TASK INPUT:
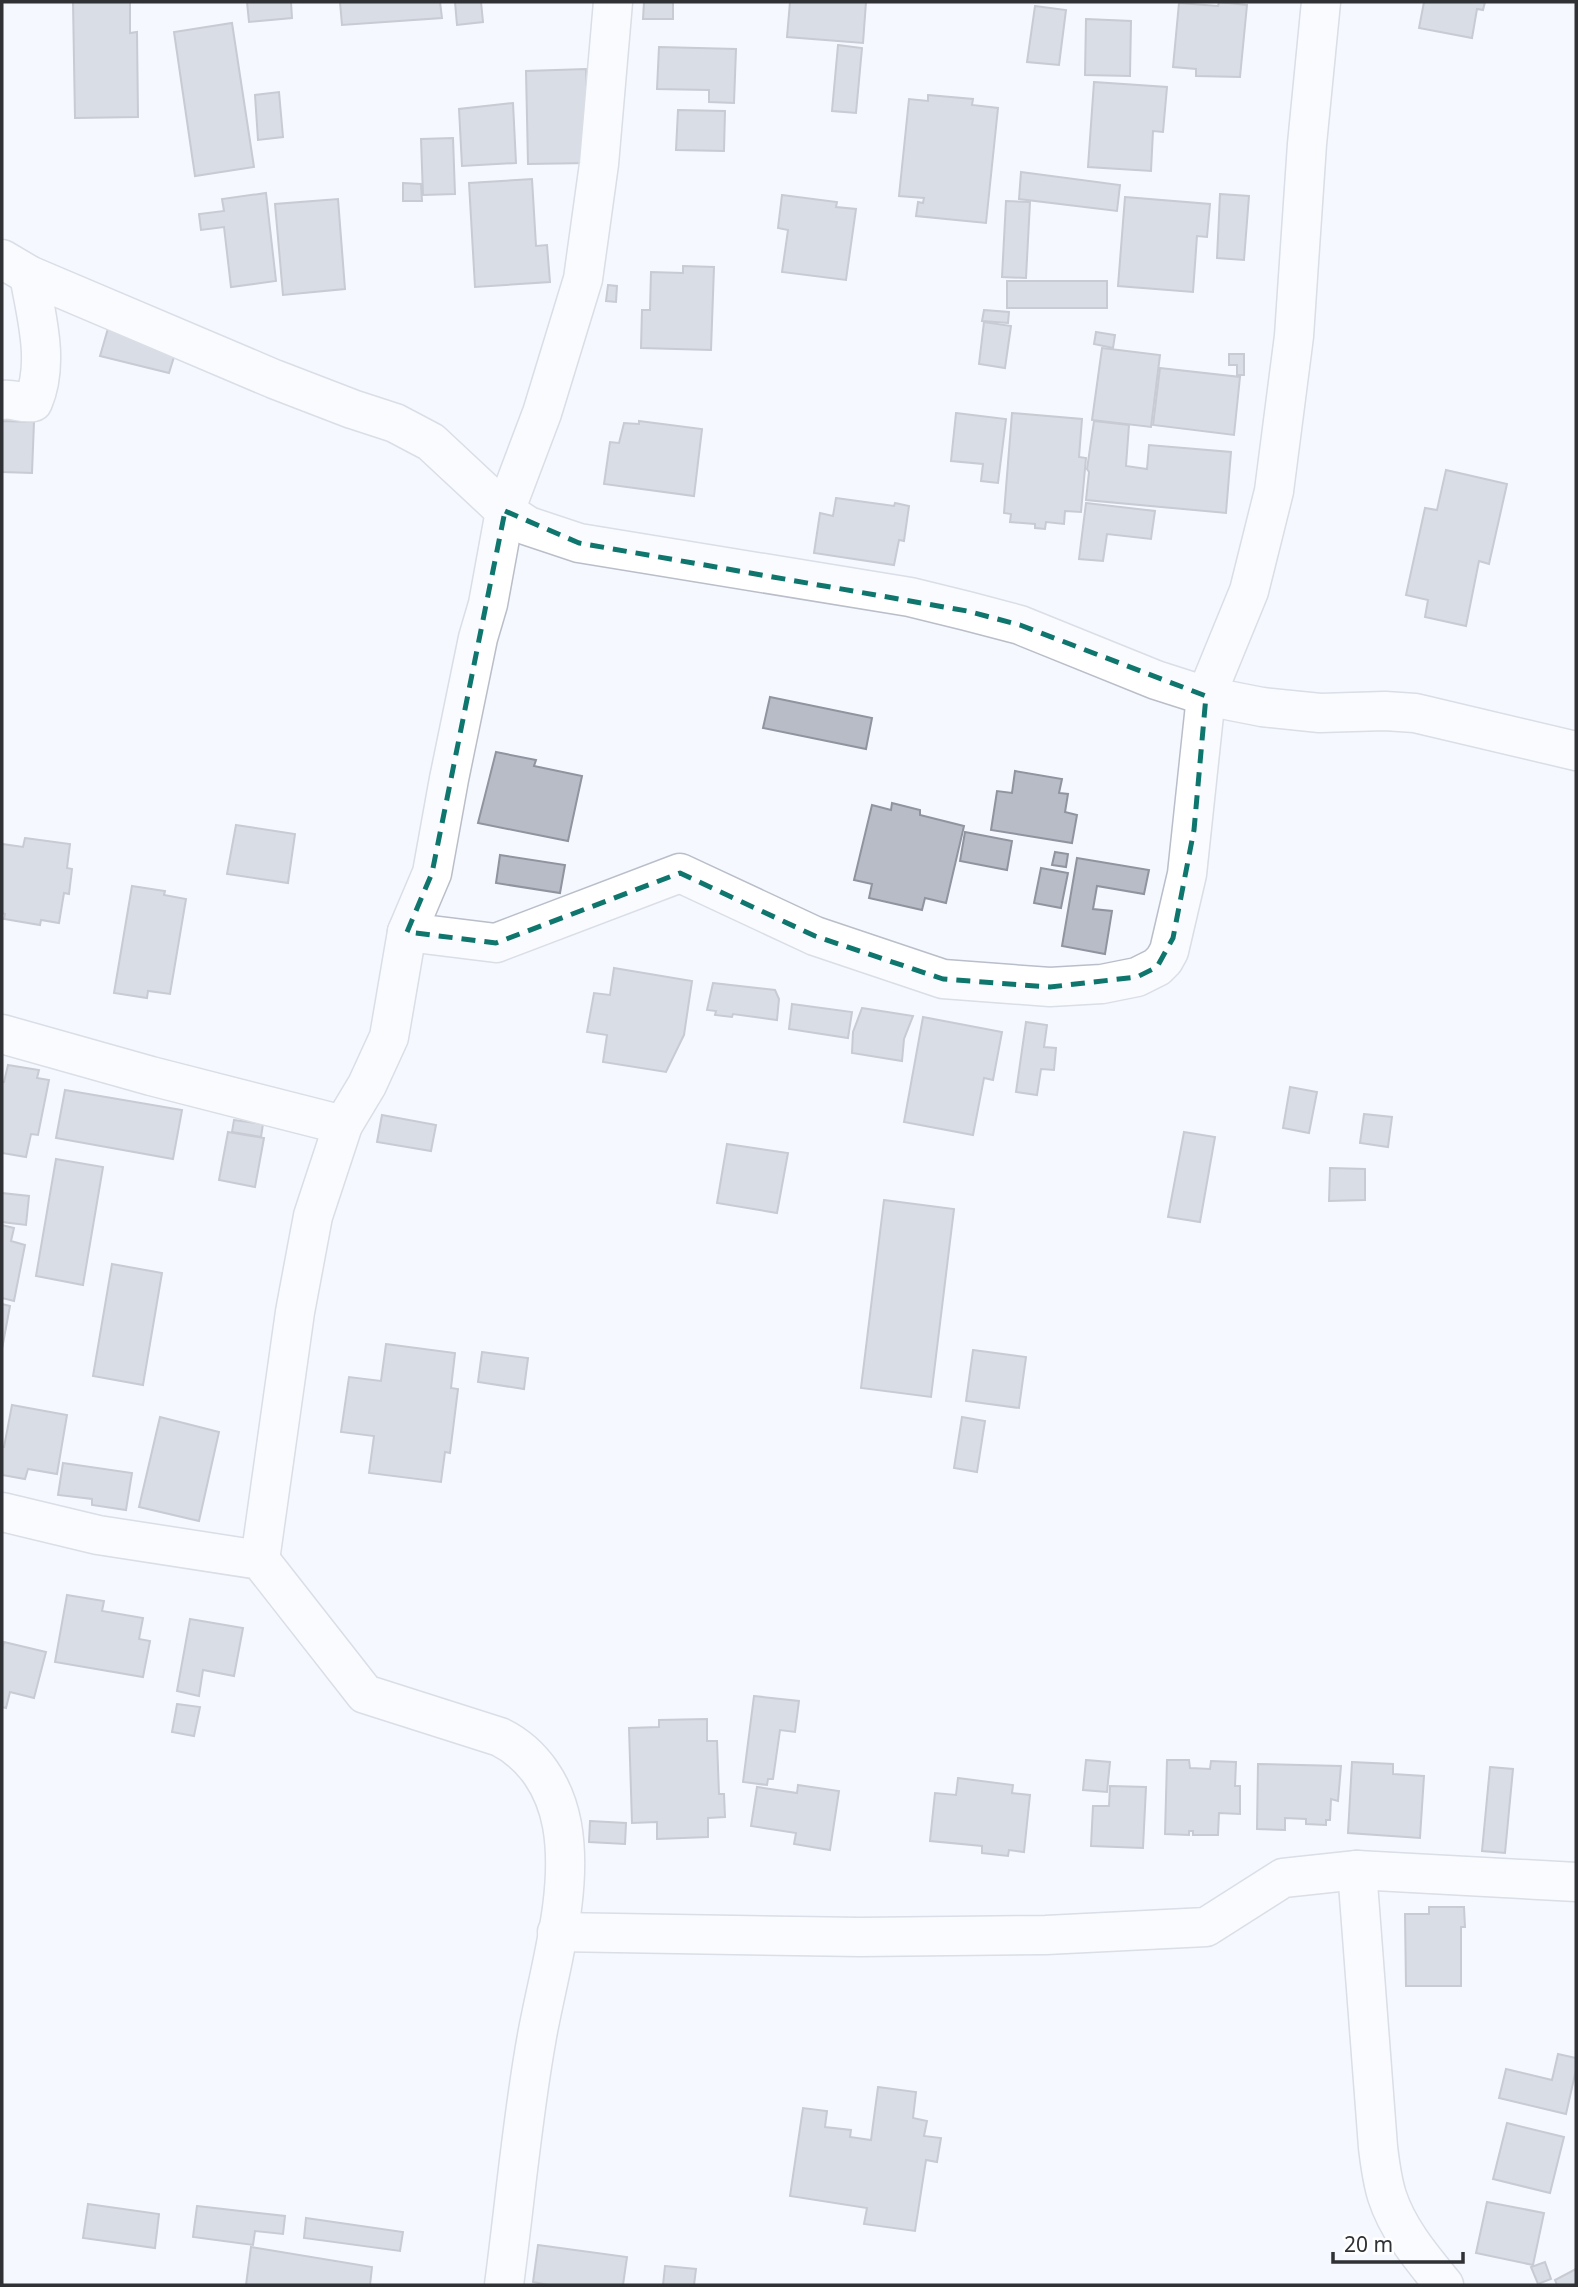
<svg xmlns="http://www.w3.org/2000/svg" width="1578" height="2287" font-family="'Noto Sans',sans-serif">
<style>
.building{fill:#b7bcc7;stroke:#90949f;stroke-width:2}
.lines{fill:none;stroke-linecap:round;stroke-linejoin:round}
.minor-casing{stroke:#b9bec9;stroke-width:41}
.minor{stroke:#fff;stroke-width:38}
.marked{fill:none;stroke:#0f766e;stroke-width:5;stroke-dasharray:14 9;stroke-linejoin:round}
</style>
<rect width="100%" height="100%" fill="#f5f8ff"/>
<g class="building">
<polygon points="73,2 130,2 130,33 137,32 138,117 75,118"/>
<polygon points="247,2 291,2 292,18 249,22"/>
<polygon points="340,2 440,2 442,18 342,25"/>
<polygon points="455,2 481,2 483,22 457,25"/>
<polygon points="644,2 673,2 673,19 643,19"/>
<polygon points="790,2 866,2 863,43 787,37"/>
<polygon points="1219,2 1247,5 1240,77 1196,76 1196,69 1173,67 1179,3 1218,6"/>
<polygon points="1424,2 1485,2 1483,10 1477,9 1472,38 1419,28"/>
<polygon points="1035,6 1066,10 1059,65 1027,62"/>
<polygon points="1086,19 1131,21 1130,76 1085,75"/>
<polygon points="232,23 254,167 195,176 174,32"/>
<polygon points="838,45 862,48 856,113 832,111"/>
<polygon points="659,47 736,49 734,103 709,102 709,90 657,89"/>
<polygon points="586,69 589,163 528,164 526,71"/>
<polygon points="1094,82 1167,87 1163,132 1153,131 1151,171 1088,167"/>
<polygon points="279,92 283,137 258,140 255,95"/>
<polygon points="928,95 973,99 972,105 998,108 986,223 916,216 918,202 923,203 924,198 899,196 909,99 928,101"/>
<polygon points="513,103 516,163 462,166 459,109"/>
<polygon points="678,110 725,111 724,151 676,150"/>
<polygon points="453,138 455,194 423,195 421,139"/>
<polygon points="1021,172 1120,185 1117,211 1019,199"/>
<polygon points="532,179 536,246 547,245 550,282 475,287 469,183"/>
<polygon points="403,183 421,184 422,201 403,201"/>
<polygon points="266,193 276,281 231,287 224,227 201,230 199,214 224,211 222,199"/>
<polygon points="1220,194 1249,196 1244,260 1217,258"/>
<polygon points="782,195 837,202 836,207 856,209 846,280 782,272 788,230 778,228"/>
<polygon points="1125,197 1210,204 1207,237 1197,236 1193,292 1118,286"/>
<polygon points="338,199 345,289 283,295 275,204"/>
<polygon points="1006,201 1030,202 1026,278 1002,277"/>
<polygon points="683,266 714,267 711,350 641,348 642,310 650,310 651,272 683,273"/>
<rect x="1007" y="281" width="100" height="27"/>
<polygon points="608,285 617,286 616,302 606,301"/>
<polygon points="984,310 1009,312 1008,323 982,321"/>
<polygon points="984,322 1011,326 1005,368 979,364"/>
<polygon points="109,325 178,344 169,373 100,356"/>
<polygon points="1096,332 1115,335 1113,348 1094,344"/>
<polygon points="1102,348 1160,355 1151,427 1092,420"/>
<polygon points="1229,354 1244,354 1244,375 1237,375 1237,365 1229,365"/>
<polygon points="1160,368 1240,377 1234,435 1153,425"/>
<polygon points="956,413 1006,419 998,483 981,481 983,464 951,461"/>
<polygon points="1012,413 1082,419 1079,457 1086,458 1081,512 1065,511 1064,524 1046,522 1045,529 1035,528 1035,524 1010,522 1011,514 1004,513"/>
<polygon points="2,421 34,422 32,473 2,472"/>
<polygon points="639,421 702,429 694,496 604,484 610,442 619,443 624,423 639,424"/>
<polygon points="1094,421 1129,425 1126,466 1147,469 1149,445 1231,452 1226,513 1086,500 1089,472 1087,469"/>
<polygon points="1446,470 1507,484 1489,564 1479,561 1466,626 1425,617 1428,600 1406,595 1425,508 1437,510"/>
<polygon points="836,498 894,506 895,503 909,506 904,541 899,540 894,565 814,553 820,513 833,516"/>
<polygon points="1086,503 1155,511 1151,539 1107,534 1103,561 1079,559"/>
<polygon points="770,697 872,718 866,749 763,728"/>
<polygon points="496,752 536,760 534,766 582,776 568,841 478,823"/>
<polygon points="1015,771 1062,779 1059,793 1068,794 1065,812 1077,815 1072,843 991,830 997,791 1012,793"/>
<polygon points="892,803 920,810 920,815 964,826 946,903 925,898 922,910 869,898 872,884 854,880 872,805 891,810"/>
<polygon points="236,825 295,834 288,883 227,874"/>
<polygon points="965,832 1012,841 1007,870 960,861"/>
<polygon points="25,838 70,844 67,868 72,869 69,894 64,893 59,923 41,920 40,925 4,919 5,914 2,913 2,844 23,847"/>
<polygon points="1055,852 1068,854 1066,867 1052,865"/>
<polygon points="500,855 565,865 560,893 496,883"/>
<polygon points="1077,858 1149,870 1144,894 1097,886 1093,909 1112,911 1105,954 1062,946"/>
<polygon points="1041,868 1068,873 1061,908 1034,903"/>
<polygon points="132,886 165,891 164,895 186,899 170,994 148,991 147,998 114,993"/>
<polygon points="614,968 692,981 684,1035 666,1072 603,1062 607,1035 587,1032 594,993 610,995"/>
<polygon points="713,983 775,990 779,999 777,1020 733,1014 732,1017 715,1015 716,1011 707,1010"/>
<polygon points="792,1004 852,1012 848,1038 789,1029"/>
<polygon points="862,1008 913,1016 904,1039 902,1061 852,1053 853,1032"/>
<polygon points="923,1017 1002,1032 993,1080 984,1078 973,1135 904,1122"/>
<polygon points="1026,1022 1047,1025 1044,1047 1056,1048 1054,1070 1041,1069 1037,1095 1016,1092"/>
<polygon points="8,1065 39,1070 37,1078 49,1080 38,1135 31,1134 26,1157 2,1153 2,1082 4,1082"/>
<polygon points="1290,1087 1317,1092 1309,1133 1283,1128"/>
<polygon points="65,1090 182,1110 173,1159 56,1138"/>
<polygon points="1364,1114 1392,1117 1388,1147 1360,1143"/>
<polygon points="382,1115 436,1125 431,1151 377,1142"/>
<polygon points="234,1120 263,1124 261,1137 232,1132"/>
<polygon points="228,1132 264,1138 255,1187 219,1180"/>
<polygon points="1184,1132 1215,1137 1200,1222 1168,1217"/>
<polygon points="727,1144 788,1153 777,1213 717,1203"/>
<polygon points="56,1159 103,1167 83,1285 36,1276"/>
<polygon points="1330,1168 1365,1169 1365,1200 1329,1201"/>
<polygon points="2,1193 29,1196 26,1225 2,1222"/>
<polygon points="884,1200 954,1209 931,1397 861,1388"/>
<polygon points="2,1225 14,1228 11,1241 25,1245 14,1301 2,1298"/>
<polygon points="112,1264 162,1273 143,1385 93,1376"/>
<polygon points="2,1304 10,1306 2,1349"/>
<polygon points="386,1344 455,1353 451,1388 458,1389 450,1453 445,1452 441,1482 369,1473 374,1436 341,1432 349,1377 381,1381"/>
<polygon points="973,1350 1026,1357 1019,1408 966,1401"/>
<polygon points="482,1352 528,1358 524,1389 478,1382"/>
<polygon points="12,1405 67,1415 57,1474 28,1469 25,1479 2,1475 2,1447 4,1447"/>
<polygon points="160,1417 219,1432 199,1521 139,1507"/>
<polygon points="962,1417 985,1421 977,1472 954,1468"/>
<polygon points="63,1463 132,1473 126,1510 92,1505 92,1499 58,1495"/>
<polygon points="67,1595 104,1601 102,1611 143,1618 139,1639 150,1641 143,1677 55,1662"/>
<polygon points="190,1619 243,1628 234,1676 203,1670 199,1696 177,1691"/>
<polygon points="4,1642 46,1652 34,1698 10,1692 6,1708 2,1707 2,1651"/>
<polygon points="754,1696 799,1701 795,1732 780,1730 773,1779 768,1779 767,1785 743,1782"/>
<polygon points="177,1704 200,1707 194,1736 172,1732"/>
<polygon points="707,1719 707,1741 717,1741 719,1794 724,1794 725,1817 708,1818 708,1837 657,1839 657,1822 632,1823 629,1728 659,1727 659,1720"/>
<polygon points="1086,1760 1110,1762 1107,1792 1083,1790"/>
<polygon points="1167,1760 1189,1760 1190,1768 1210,1769 1211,1761 1236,1762 1235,1786 1240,1786 1240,1814 1219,1813 1218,1835 1193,1835 1193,1831 1189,1831 1189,1835 1165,1834"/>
<polygon points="1352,1762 1393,1764 1393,1774 1424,1776 1420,1838 1348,1833"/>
<polygon points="1258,1764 1341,1766 1338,1801 1331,1799 1330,1820 1326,1820 1326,1825 1306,1824 1306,1819 1285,1818 1285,1830 1257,1829"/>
<polygon points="1490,1767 1513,1769 1505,1853 1482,1851"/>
<polygon points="958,1778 1013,1785 1012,1793 1030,1795 1024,1852 1009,1850 1008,1856 982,1853 982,1846 930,1841 935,1793 956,1795"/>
<polygon points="798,1785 839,1791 830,1850 794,1844 796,1833 751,1826 757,1787 797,1793"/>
<polygon points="1110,1786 1146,1787 1143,1848 1091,1846 1093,1806 1109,1806"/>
<polygon points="590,1821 626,1823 625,1844 589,1842"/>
<polygon points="1429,1907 1464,1907 1465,1927 1461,1927 1461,1986 1406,1986 1405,1914 1429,1914"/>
<polygon points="1558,2054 1576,2058 1576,2070 1566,2114 1499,2098 1506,2069 1552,2080"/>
<polygon points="878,2087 916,2092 913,2118 927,2121 924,2136 941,2138 937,2162 926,2160 915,2231 864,2224 867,2208 790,2196 803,2108 827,2111 825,2127 851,2130 850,2137 871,2140"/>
<polygon points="1507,2123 1564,2137 1550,2193 1493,2179"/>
<polygon points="1487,2202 1544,2213 1533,2265 1476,2253"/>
<polygon points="88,2204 159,2214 155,2248 83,2238"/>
<polygon points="197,2206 285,2216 283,2234 255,2231 253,2245 193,2237"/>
<polygon points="306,2218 403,2232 400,2251 304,2238"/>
<polygon points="538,2245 627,2257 623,2285 548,2285 533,2282"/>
<polygon points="251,2247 372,2267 370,2285 246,2285"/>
<polygon points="1545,2262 1551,2279 1538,2284 1531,2267"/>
<polygon points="665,2266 696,2269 694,2285 663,2285"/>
<polygon points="1576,2269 1576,2285 1557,2285 1555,2280"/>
</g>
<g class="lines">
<defs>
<g id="minor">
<polyline points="2,259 29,275 274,379 352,409 395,423 431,442 505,511 528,526 579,543 910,597 967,611 1020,625 1156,680 1206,696 1262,707 1320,713 1385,711 1415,713 1576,751"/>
<path d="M 2,400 C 13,398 22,404 33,402 C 50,363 36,315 29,275"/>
<polyline points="407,932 496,943 680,873 815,936 943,979 1050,987 1102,984 1137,977 1157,967 1164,960 1169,951 1187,874 1206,696 1249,591 1274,491 1294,336 1307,144 1321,2"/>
<polyline points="2,1034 151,1076 343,1125"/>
<path d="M 2,1512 L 98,1535 L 260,1560 L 365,1694 L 500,1737 C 534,1754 555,1787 562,1825 C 574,1892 549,1970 537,2036 C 522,2118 515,2203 504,2285"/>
<polyline points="260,1560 295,1312 313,1216 343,1125 367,1085 389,1037 407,932 432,873 449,779 478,638 488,604 505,511 542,413 583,279 599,164 613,2"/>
<path d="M 1357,1870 L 1378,2147 C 1380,2164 1382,2180 1387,2196 C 1398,2230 1422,2258 1444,2285"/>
<polyline points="557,1932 860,1937 1046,1935 1206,1927 1283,1878 1357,1870 1576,1882"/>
</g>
</defs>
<use href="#minor" class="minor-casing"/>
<use href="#minor" class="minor"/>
</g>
<path d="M0 0H1578V2287H0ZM 505,511 L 579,543 L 967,611 L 1020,625 L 1206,696 L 1194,830 L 1173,938 L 1157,967 L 1137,977 L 1050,987 L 943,979 L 815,936 L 680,873 L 496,943 L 407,932 L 432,873 Z" fill="#f5f8ff" fill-opacity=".55" fill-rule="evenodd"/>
<path class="marked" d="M 505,511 L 579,543 L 967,611 L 1020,625 L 1206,696 L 1194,830 L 1173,938 L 1157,967 L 1137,977 L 1050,987 L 943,979 L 815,936 L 680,873 L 496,943 L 407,932 L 432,873 Z"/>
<rect width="1578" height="2287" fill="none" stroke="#2f3135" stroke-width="7"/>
<path d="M1333 2252v10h130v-10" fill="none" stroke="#2f3135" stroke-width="3.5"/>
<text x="1344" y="2252" font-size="21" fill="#2f3135" stroke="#ffffff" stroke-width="5" paint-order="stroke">20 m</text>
</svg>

WHAT YOU WILL DO: Among the entries, find every line holding "lines" and return it.

RESPONSE TO THIS TASK:
.lines{fill:none;stroke-linecap:round;stroke-linejoin:round}
<g class="lines">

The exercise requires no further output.